### ASSIGNMENT
In your copy of the data, include no pictures and alter nothing else.

---- DATA FOR ANALYSIS

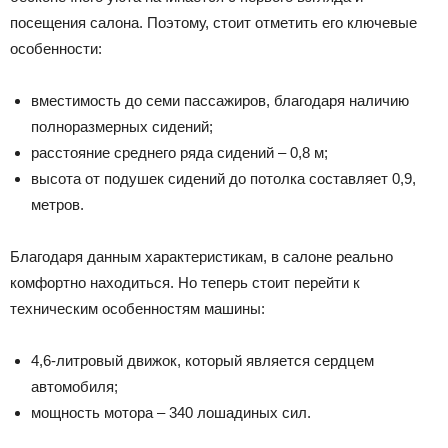
посещения салона. Поэтому, стоит отметить его ключевые
особенности:
вместимость до семи пассажиров, благодаря наличию
полноразмерных сидений;
расстояние среднего ряда сидений – 0,8 м;
высота от подушек сидений до потолка составляет 0,9,
метров.
Благодаря данным характеристикам, в салоне реально
комфортно находиться. Но теперь стоит перейти к
техническим особенностям машины:
4,6-литровый движок, который является сердцем
автомобиля;
мощность мотора – 340 лошадиных сил.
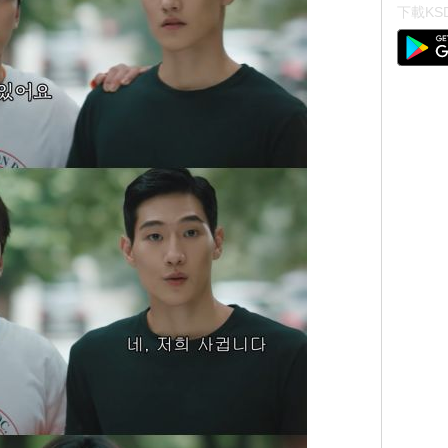
下載KSD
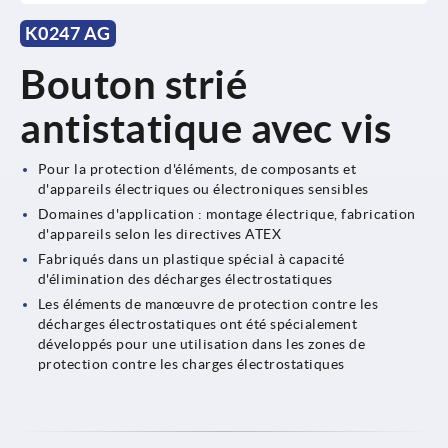
K0247 AG
Bouton strié
antistatique avec vis
Pour la protection d'éléments, de composants et
d'appareils électriques ou électroniques sensibles
Domaines d'application : montage électrique, fabrication
d'appareils selon les directives ATEX
Fabriqués dans un plastique spécial à capacité
d'élimination des décharges électrostatiques
Les éléments de manœuvre de protection contre les
décharges électrostatiques ont été spécialement
développés pour une utilisation dans les zones de
protection contre les charges électrostatiques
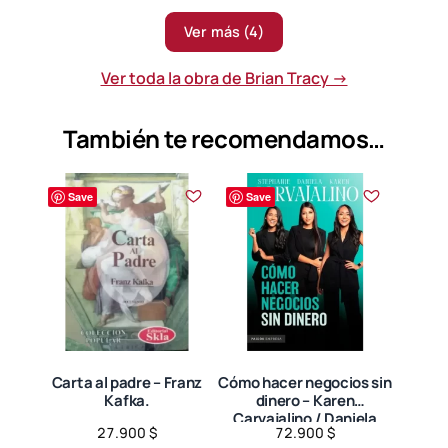
variantes.
Las
Ver más (4)
opciones
se
Ver toda la obra de Brian Tracy →
pueden
elegir
También te recomendamos…
en
la
Save
Save
página
de
producto
Carta al padre – Franz
Cómo hacer negocios sin
Kafka.
dinero – Karen
Carvajalino / Daniela
27.900
$
72.900
$
Carvajalino.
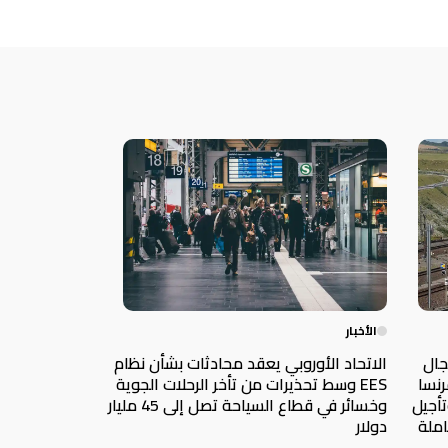
الأخبار
ي مجال
الاتحاد الأوروبي يعقد محادثات بشأن نظام
رنسا
EES وسط تحذيرات من تأخر الرحلات الجوية
تأجيل
وخسائر في قطاع السياحة تصل إلى 45 مليار
املة
دولار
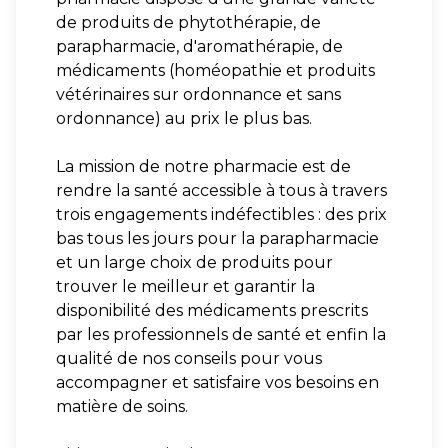
de produits de phytothérapie, de
parapharmacie, d'aromathérapie, de
médicaments (homéopathie et produits
vétérinaires sur ordonnance et sans
ordonnance) au prix le plus bas.
La mission de notre pharmacie est de
rendre la santé accessible à tous à travers
trois engagements indéfectibles : des prix
bas tous les jours pour la parapharmacie
et un large choix de produits pour
trouver le meilleur et garantir la
disponibilité des médicaments prescrits
par les professionnels de santé et enfin la
qualité de nos conseils pour vous
accompagner et satisfaire vos besoins en
matière de soins.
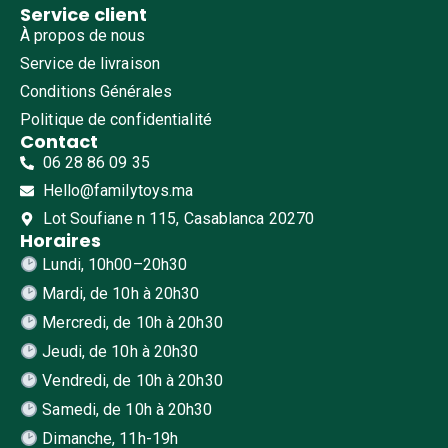
Service client
À propos de nous
Service de livraison
Conditions Générales
Politique de confidentialité
Contact
06 28 86 09 35
Hello@familytoys.ma
Lot Soufiane n 115, Casablanca 20270
Horaires
Lundi, 10h00–20h30
Mardi, de 10h à 20h30
Mercredi, de 10h à 20h30
Jeudi, de 10h à 20h30
Vendredi, de 10h à 20h30
Samedi, de 10h à 20h30
Dimanche, 11h-19h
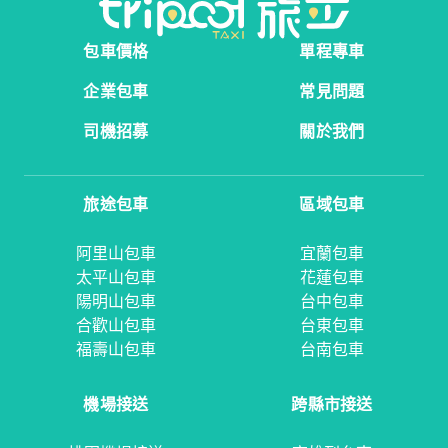
包車價格
單程專車
企業包車
常見問題
司機招募
關於我們
旅途包車
區域包車
阿里山包車
宜蘭包車
太平山包車
花蓮包車
陽明山包車
台中包車
合歡山包車
台東包車
福壽山包車
台南包車
機場接送
跨縣市接送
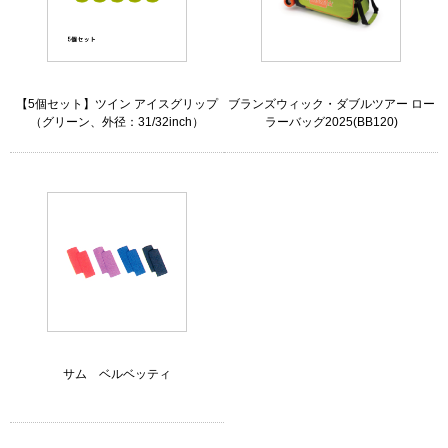
【5個セット】ツイン アイスグリップ
ブランズウィック・ダブルツアー ロー
（グリーン、外径：31/32inch）
ラーバッグ2025(BB120)
サム ベルベッティ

--------

### WRITTEN REPLY
посещения салона. Поэтому, стоит отметить его ключевые
особенности:
вместимость до семи пассажиров, благодаря наличию
полноразмерных сидений;
расстояние среднего ряда сидений – 0,8 м;
высота от подушек сидений до потолка составляет 0,9,
метров.
Благодаря данным характеристикам, в салоне реально
комфортно находиться. Но теперь стоит перейти к
техническим особенностям машины:
4,6-литровый движок, который является сердцем
автомобиля;
мощность мотора – 340 лошадиных сил.
下載KSD
K0247 AG
Bouton strié
antistatique avec vis
Pour la protection d'éléments, de composants et
d'appareils électriques ou électroniques sensibles
Domaines d'application : montage électrique, fabrication
d'appareils selon les directives ATEX
Fabriqués dans un plastique spécial à capacité
d'élimination des décharges électrostatiques
Les éléments de manœuvre de protection contre les
décharges électrostatiques ont été spécialement
développés pour une utilisation dans les zones de
protection contre les charges électrostatiques
variantes.
Las
Ver más (4)
opciones
se
Ver toda la obra de Brian Tracy →
pueden
elegir
También te recomendamos…
en
la
Save
Save
página
de
producto
Carta al padre – Franz
Cómo hacer negocios sin
Kafka.
dinero – Karen
Carvajalino / Daniela
27.900
$
72.900
$
Carvajalino.
الأخبار
ي مجال
الاتحاد الأوروبي يعقد محادثات بشأن نظام
رنسا
EES وسط تحذيرات من تأخر الرحلات الجوية
تأجيل
وخسائر في قطاع السياحة تصل إلى 45 مليار
املة
دولار
de produits de phytothérapie, de
parapharmacie, d'aromathérapie, de
médicaments (homéopathie et produits
vétérinaires sur ordonnance et sans
ordonnance) au prix le plus bas.
La mission de notre pharmacie est de
rendre la santé accessible à tous à travers
trois engagements indéfectibles : des prix
bas tous les jours pour la parapharmacie
et un large choix de produits pour
trouver le meilleur et garantir la
disponibilité des médicaments prescrits
par les professionnels de santé et enfin la
qualité de nos conseils pour vous
accompagner et satisfaire vos besoins en
matière de soins.
Service client
À propos de nous
Service de livraison
Conditions Générales
Politique de confidentialité
Contact
06 28 86 09 35
Hello@familytoys.ma
Lot Soufiane n 115, Casablanca 20270
Horaires
Lundi, 10h00–20h30
Mardi, de 10h à 20h30
Mercredi, de 10h à 20h30
Jeudi, de 10h à 20h30
Vendredi, de 10h à 20h30
Samedi, de 10h à 20h30
Dimanche, 11h-19h
包車價格
單程專車
企業包車
常見問題
司機招募
關於我們
旅途包車
區域包車
阿里山包車
宜蘭包車
太平山包車
花蓮包車
陽明山包車
台中包車
合歡山包車
台東包車
福壽山包車
台南包車
機場接送
跨縣市接送
【5個セット】ツイン アイスグリップ
ブランズウィック・ダブルツアー ロー
（グリーン、外径：31/32inch）
ラーバッグ2025(BB120)
サム ベルベッティ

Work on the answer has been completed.